Heliyon (Oct 2023)

Preoperative arterial lactate and outcome after surgery for type A aortic dissection: The ERTAAD multicenter study

  • Fausto Biancari,
  • Francesco Nappi,
  • Giuseppe Gatti,
  • Andrea Perrotti,
  • Amélie Hervé,
  • Stefano Rosato,
  • Paola D'Errigo,
  • Matteo Pettinari,
  • Sven Peterss,
  • Joscha Buech,
  • Tatu Juvonen,
  • Mikko Jormalainen,
  • Caius Mustonen,
  • Till Demal,
  • Lenard Conradi,
  • Marek Pol,
  • Petr Kacer,
  • Angelo M. Dell’Aquila,
  • Konrad Wisniewski,
  • Igor Vendramin,
  • Daniela Piani,
  • Luisa Ferrante,
  • Timo Mäkikallio,
  • Eduard Quintana,
  • Robert Pruna-Guillen,
  • Antonio Fiore,
  • Thierry Folliguet,
  • Giovanni Mariscalco,
  • Metesh Acharya,
  • Mark Field,
  • Manoj Kuduvalli,
  • Francesco Onorati,
  • Cecilia Rossetti,
  • Sebastien Gerelli,
  • Dario Di Perna,
  • Enzo Mazzaro,
  • Angel G. Pinto,
  • Javier Rodriguez Lega,
  • Mauro Rinaldi

Journal volume & issue
Vol. 9, no. 10
p. e20702

Abstract

Read online

Background: Acute type A aortic dissection (TAAD) is associated with significant mortality and morbidity. In this study we evaluated the prognostic significance of preoperative arterial lactate concentration on the outcome after surgery for TAAD. Methods: The ERTAAD registry included consecutive patients who underwent surgery for acute type A aortic dissection (TAAD) at 18 European centers of cardiac surgery. Results: Data on arterial lactate concentration immediately before surgery were available in 2798 (71.7 %) patients. Preoperative concentration of arterial lactate was an independent predictor of in-hospital mortality (mean, 3.5 ± 3.2 vs 2.1 ± 1.8 mmol/L, adjusted OR 1.181, 95%CI 1.129–1.235). The best cutoff value preoperative arterial lactate concentration was 1.8 mmol/L (in-hospital mortality, 12.0 %, vs. 26.6 %, p < 0.0001).
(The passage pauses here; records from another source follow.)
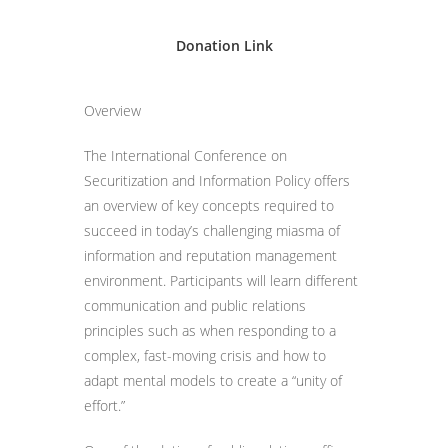
Donation Link
Overview
The International Conference on
Securitization and Information Policy offers
an overview of key concepts required to
succeed in today’s challenging miasma of
information and reputation management
environment. Participants will learn different
communication and public relations
principles such as when responding to a
complex, fast-moving crisis and how to
adapt mental models to create a “unity of
effort.”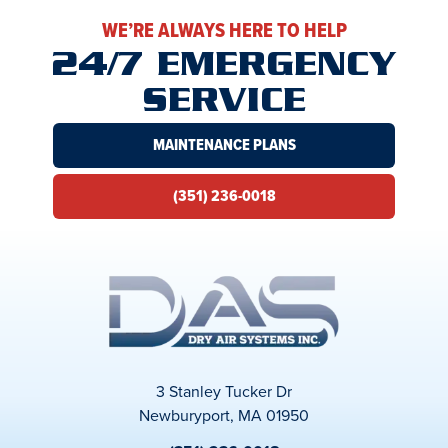
WE’RE ALWAYS HERE TO HELP
24/7 EMERGENCY
SERVICE
MAINTENANCE PLANS
(351) 236-0018
3 Stanley Tucker Dr
Newburyport, MA 01950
The rates of in-hospital mortality increased along increasing quintiles of arterial lactate and it was 12.1 % in the lowest quintile and 33.6 % in the highest quintile (p < 0.0001). The difference between multivariable models with and without preoperative arterial lactate was statistically significant (p = 0.0002). The NRI was 0.296 (95%CI 0.200–0.391) (p < 0.0001) with −17 % of events correctly reclassified (p = 0.0002) and 46 % of non-events correctly reclassified (p < 0.0001). The IDI was 0.025 (95%CI 0.016–0.034) (p < 0.0001). Six studies from a systematic review plus the present one provided data for a pooled analysis which showed that the mean difference of preoperative arterial lactate between 30-day/in-hospital deaths and survivors was 1.85 mmol/L (95%CI 1.22–2.47, p < 0.0001, I2 64 %). Conclusions: Hyperlactatemia significantly increased the risk of mortality after surgery for acute TAAD and should be considered in the clinical assessment of these critically ill patients.